Wir kamen kurz nach dem 11. September 2001 als Geflüchtete aus dem Irak nach Deutschland und landeten im Oberallgäu. Dort gibt es mehr Kühe als Menschen, sagten wir Kinder irgendwann im Scherz. Ich kam in die dritte Klasse und sprach kein Wort Deutsch, wollte aber Kinderärztin werden. Bald begriff ich, dass das dreigliedrige Schulsystem diesen Traum schnell zunichte machen konnte. Ich musste damals sehr dafür kämpfen, dass ich überhaupt die Aufnahmeprüfung für die Realschule machen konnte. Ich bestand sie. Ein Jahr später war mein Notendurchschnitt so gut, dass ich auf das Gymnasium wechseln konnte.
Es war trotzdem keine einfache Zeit für mich. Wegen meines Kopftuchs wurde ich von vielen Menschen schief angeschaut. Auch in der Schule bekam ich wenig Rückendeckung. Zu einem Schüleraustausch nach England durfte ich nicht mitfahren, weil es hieß, dass es dort wegen des Irak-Kriegs gefährlich für mich sei. Ich habe mich aber nicht entmutigen lassen. Ich habe Nachhilfe gegeben, eine Mädchenfußballmannschaft gegründet und für die Lokalzeitung geschrieben. Irgendwann nahm die Integrationsbeauftragte des Landkreises Kontakt zu mir auf und ich durfte an Sitzungen des Integrationsbeirats zum Thema Bildungsgerechtigkeit teilnehmen. Das hat mir Selbstbewusstsein gegeben.

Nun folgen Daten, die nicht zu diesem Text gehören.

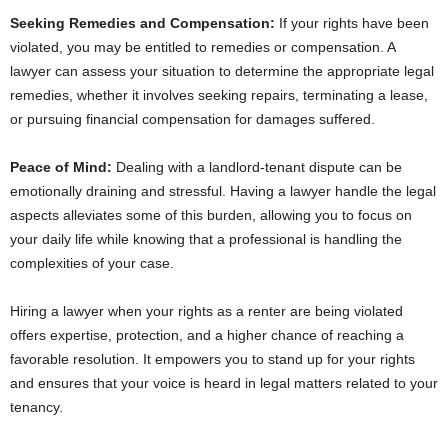
Seeking Remedies and Compensation:
If your rights have been
violated, you may be entitled to remedies or compensation. A
lawyer can assess your situation to determine the appropriate legal
remedies, whether it involves seeking repairs, terminating a lease,
or pursuing financial compensation for damages suffered.
Peace of Mind:
Dealing with a landlord-tenant dispute can be
emotionally draining and stressful. Having a lawyer handle the legal
aspects alleviates some of this burden, allowing you to focus on
your daily life while knowing that a professional is handling the
complexities of your case.
Hiring a lawyer when your rights as a renter are being violated
offers expertise, protection, and a higher chance of reaching a
favorable resolution. It empowers you to stand up for your rights
and ensures that your voice is heard in legal matters related to your
tenancy.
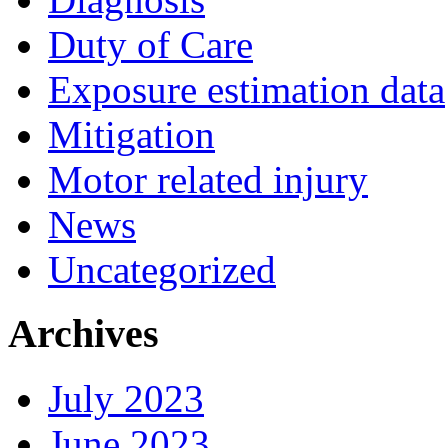
Duty of Care
Exposure estimation data
Mitigation
Motor related injury
News
Uncategorized
Archives
July 2023
June 2023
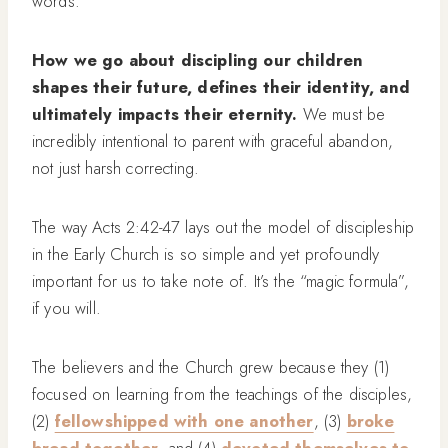
words.
How we go about discipling our children
shapes their future, defines their identity, and
ultimately impacts their eternity.
We must be
incredibly intentional to parent with graceful abandon,
not just harsh correcting.
The way Acts 2:42-47 lays out the model of discipleship
in the Early Church is so simple and yet profoundly
important for us to take note of. It’s the “magic formula”,
if you will.
The believers and the Church grew because they (1)
focused on learning from the teachings of the disciples,
(2)
fellowshipped with one another
, (3)
broke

Nach der Schule habe ich Politikwissen-schaften und Islamwissenschaften in Göttingen studiert. Später habe ich mich gefragt, ob ich diesen Weg unterbewusst eingeschlagen habe, weil ich das Gefühl hatte, für mein soziales Umfeld und für meine Religion eintreten zu müssen. In meiner Masterarbeit habe ich dann über Frauen in der Hisbollah geforscht. Ihnen wird in religiösen Schriften eine große Bedeutung beigemessen, die sich aber viel zu wenig in ihrer politischen Repräsentation widerspiegelt.
Seit vergangenem Jahr promoviere ich am Georg-Eckert-Institut in Braunschweig im Fach Erziehungswissenschaften. In dem Projekt, an dem ich mitarbeite, untersuchen wir die Qualität des islamischen Religionsunterrichts an Schulen in Niedersachsen. Hintergrund ist, dass der Unterricht auch seitens der Politik mit großen Erwartungen aufgeladen ist. Im kommenden Schuljahr beginnt die Feldarbeit. Daneben organisiere ich Empowerment-Workshops für Muslime. Ich konnte auch deshalb Selbstbewusstsein entwickeln, weil mich meine Mutter immer unterstützt hat. Mittlerweile habe ich selbst eine eigene Familie mit zwei Kindern.